(REQUIRED WORK): Pick out and copy each line of the records that contains the string "redirect".

RECORDS SHOWN Start Marker

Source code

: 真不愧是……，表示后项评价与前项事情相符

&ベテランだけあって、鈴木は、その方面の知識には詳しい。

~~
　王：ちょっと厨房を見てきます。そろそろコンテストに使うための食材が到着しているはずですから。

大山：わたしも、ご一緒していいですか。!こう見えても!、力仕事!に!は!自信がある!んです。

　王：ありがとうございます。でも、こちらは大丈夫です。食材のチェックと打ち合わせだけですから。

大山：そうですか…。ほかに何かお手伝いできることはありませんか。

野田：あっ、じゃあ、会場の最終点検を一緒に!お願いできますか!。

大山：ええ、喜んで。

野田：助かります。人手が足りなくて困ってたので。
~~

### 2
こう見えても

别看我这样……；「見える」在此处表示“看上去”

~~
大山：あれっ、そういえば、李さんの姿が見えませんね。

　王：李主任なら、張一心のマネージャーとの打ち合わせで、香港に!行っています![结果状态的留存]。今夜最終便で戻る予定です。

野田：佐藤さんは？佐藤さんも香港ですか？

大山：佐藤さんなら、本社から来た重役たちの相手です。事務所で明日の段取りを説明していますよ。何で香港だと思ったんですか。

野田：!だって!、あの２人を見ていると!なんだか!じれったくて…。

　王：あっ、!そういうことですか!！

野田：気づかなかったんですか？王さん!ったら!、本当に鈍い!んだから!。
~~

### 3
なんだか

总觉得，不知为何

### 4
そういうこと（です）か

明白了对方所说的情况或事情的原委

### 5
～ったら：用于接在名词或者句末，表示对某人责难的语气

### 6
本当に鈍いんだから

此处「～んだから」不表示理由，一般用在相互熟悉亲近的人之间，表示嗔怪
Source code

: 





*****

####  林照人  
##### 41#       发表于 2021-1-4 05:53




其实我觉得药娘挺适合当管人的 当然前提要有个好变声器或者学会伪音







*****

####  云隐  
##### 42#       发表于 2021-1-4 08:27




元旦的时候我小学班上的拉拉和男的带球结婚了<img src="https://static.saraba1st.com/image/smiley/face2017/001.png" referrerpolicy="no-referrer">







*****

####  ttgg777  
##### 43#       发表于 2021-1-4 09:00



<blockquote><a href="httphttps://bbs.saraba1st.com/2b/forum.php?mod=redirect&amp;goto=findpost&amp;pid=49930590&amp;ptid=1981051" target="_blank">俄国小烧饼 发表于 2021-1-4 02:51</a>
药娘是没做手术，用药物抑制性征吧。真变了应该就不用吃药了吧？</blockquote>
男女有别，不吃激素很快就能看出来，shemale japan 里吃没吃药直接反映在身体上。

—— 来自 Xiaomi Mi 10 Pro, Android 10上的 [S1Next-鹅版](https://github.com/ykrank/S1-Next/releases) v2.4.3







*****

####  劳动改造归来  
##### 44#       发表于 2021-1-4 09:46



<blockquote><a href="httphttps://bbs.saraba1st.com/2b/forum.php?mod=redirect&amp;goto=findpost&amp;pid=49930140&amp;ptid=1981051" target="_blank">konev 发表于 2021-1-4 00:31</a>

RECORDS SHOWN End Marker

(SOLUTION TO THIS EXERCISE):
<blockquote><a href="httphttps://bbs.saraba1st.com/2b/forum.php?mod=redirect&amp;goto=findpost&amp;pid=49930590&amp;ptid=1981051" target="_blank">俄国小烧饼 发表于 2021-1-4 02:51</a>
<blockquote><a href="httphttps://bbs.saraba1st.com/2b/forum.php?mod=redirect&amp;goto=findpost&amp;pid=49930140&amp;ptid=1981051" target="_blank">konev 发表于 2021-1-4 00:31</a>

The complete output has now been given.